Saved entries:
┄┄┄┄┄┄
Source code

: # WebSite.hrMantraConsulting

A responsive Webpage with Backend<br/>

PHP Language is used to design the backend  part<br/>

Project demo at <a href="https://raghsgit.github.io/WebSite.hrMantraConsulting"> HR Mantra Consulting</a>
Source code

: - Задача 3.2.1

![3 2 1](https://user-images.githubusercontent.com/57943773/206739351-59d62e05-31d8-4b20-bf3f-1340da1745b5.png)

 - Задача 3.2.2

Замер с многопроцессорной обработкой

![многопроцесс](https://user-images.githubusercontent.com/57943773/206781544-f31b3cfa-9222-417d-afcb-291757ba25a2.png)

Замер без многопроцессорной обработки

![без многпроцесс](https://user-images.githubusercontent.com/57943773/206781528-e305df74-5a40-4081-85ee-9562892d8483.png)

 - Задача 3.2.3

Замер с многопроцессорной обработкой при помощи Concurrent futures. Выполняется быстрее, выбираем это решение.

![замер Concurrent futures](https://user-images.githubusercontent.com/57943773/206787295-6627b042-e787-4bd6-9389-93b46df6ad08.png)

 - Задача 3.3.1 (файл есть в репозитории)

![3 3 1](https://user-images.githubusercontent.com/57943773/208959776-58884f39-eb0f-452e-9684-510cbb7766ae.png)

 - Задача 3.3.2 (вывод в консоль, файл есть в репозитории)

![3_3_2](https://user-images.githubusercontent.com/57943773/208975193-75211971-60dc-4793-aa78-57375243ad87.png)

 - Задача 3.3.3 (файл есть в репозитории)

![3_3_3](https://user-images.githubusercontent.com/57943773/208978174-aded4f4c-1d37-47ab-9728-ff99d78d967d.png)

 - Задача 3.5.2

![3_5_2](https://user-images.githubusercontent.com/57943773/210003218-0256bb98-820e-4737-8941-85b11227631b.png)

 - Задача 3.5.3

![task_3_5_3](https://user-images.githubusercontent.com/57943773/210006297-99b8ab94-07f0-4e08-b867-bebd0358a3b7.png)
┄┄┄┄┄┄
→ Work required
Arrange every line of the listing above into a single numbered list, leaving out the blank lines.

→ Problem solution
1. Source code
2. : # WebSite.hrMantraConsulting
3. A responsive Webpage with Backend<br/>
4. PHP Language is used to design the backend  part<br/>
5. Project demo at <a href="https://raghsgit.github.io/WebSite.hrMantraConsulting"> HR Mantra Consulting</a>
6. Source code
7. : - Задача 3.2.1
8. ![3 2 1](https://user-images.githubusercontent.com/57943773/206739351-59d62e05-31d8-4b20-bf3f-1340da1745b5.png)
9.  - Задача 3.2.2
10. Замер с многопроцессорной обработкой
11. ![многопроцесс](https://user-images.githubusercontent.com/57943773/206781544-f31b3cfa-9222-417d-afcb-291757ba25a2.png)
12. Замер без многопроцессорной обработки
13. ![без многпроцесс](https://user-images.githubusercontent.com/57943773/206781528-e305df74-5a40-4081-85ee-9562892d8483.png)
14.  - Задача 3.2.3
15. Замер с многопроцессорной обработкой при помощи Concurrent futures. Выполняется быстрее, выбираем это решение.
16. ![замер Concurrent futures](https://user-images.githubusercontent.com/57943773/206787295-6627b042-e787-4bd6-9389-93b46df6ad08.png)
17.  - Задача 3.3.1 (файл есть в репозитории)
18. ![3 3 1](https://user-images.githubusercontent.com/57943773/208959776-58884f39-eb0f-452e-9684-510cbb7766ae.png)
19.  - Задача 3.3.2 (вывод в консоль, файл есть в репозитории)
20. ![3_3_2](https://user-images.githubusercontent.com/57943773/208975193-75211971-60dc-4793-aa78-57375243ad87.png)
21.  - Задача 3.3.3 (файл есть в репозитории)
22. ![3_3_3](https://user-images.githubusercontent.com/57943773/208978174-aded4f4c-1d37-47ab-9728-ff99d78d967d.png)
23.  - Задача 3.5.2
24. ![3_5_2](https://user-images.githubusercontent.com/57943773/210003218-0256bb98-820e-4737-8941-85b11227631b.png)
25.  - Задача 3.5.3
26. ![task_3_5_3](https://user-images.githubusercontent.com/57943773/210006297-99b8ab94-07f0-4e08-b867-bebd0358a3b7.png)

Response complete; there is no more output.